Why China Refuses the Role Washington Wants It to Play
Parsi’s argument is structural rather than rhetorical. Beijing views Washington’s maximalist demands on Iran — nuclear site closure, enrichment halt, uranium transfer — as unreasonable positions designed for Iranian rejection rather than genuine negotiation. From China’s perspective, aligning with these demands would make Beijing a participant in a pressure campaign it considers both counterproductive and strategically harmful to its own interests.

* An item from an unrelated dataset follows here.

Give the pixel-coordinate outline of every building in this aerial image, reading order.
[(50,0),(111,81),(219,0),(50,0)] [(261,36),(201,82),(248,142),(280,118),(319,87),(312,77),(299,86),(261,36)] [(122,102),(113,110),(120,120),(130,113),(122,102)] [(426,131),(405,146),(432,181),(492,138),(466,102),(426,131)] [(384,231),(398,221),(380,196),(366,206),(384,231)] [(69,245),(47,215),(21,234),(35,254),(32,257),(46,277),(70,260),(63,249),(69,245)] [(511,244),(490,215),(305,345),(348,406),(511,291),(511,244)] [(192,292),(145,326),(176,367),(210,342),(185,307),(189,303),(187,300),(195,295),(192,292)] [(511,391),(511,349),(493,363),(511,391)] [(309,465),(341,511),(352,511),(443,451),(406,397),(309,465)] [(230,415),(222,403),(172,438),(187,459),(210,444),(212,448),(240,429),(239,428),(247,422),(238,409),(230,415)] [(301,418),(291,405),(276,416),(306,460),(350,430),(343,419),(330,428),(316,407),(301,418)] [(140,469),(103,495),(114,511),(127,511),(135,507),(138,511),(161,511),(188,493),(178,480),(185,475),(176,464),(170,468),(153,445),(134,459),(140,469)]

China is Iran’s largest economic partner. Bilateral trade continued through the US naval blockade, with Chinese purchases of Iranian oil providing Tehran with the foreign exchange lifeline that has prevented the blockade from producing the economic collapse Washington anticipated. Beijing has sustained this relationship through multiple rounds of American sanctions precisely because the strategic value of Iranian ties — energy security, regional influence, a counterweight to American pressure — outweighs the diplomatic cost of Washington’s disapproval.
Asking China to pressure Iran is asking Beijing to damage a relationship it has invested decades building, in service of an American policy objective that China considers misguided. The answer, Parsi says, is no — and it was always going to be no.
The Conditional Offer Beijing Has Actually Made
Parsi’s analysis does not suggest China is entirely unwilling to play a constructive role. The condition is American flexibility. If Washington adopts a realistic negotiating position — one that offers Iran genuine sanctions relief in exchange for verifiable nuclear constraints rather than demanding dismantlement as a precondition — China could encourage Iranian engagement with the process.
Beijing has demonstrated this capacity before. Chinese diplomats participated constructively in the original JCPOA negotiations and have maintained communication channels with Tehran that Washington currently lacks. The infrastructure for Chinese facilitation exists. What does not exist is an American offer that China considers worth facilitating.
Trump said Tuesday he did not think he needed China’s help to end the Iran conflict. Parsi’s implicit response is that Trump may not have a choice — and that dismissing Chinese leverage does not make it disappear.
What This Means for the Beijing Summit
The Trump-Xi meeting arrives at a moment when American Iran policy needs exactly the kind of Chinese cooperation that Parsi says Beijing will not provide on current terms. Whether Trump arrives with the flexibility to change those terms — or whether Iran remains a talking point rather than a genuine agenda item — will determine whether this week’s summit produces anything beyond trade optics.
Disclaimer; Based on Trita Parsi’s publicly available analysis and open-source diplomatic reporting.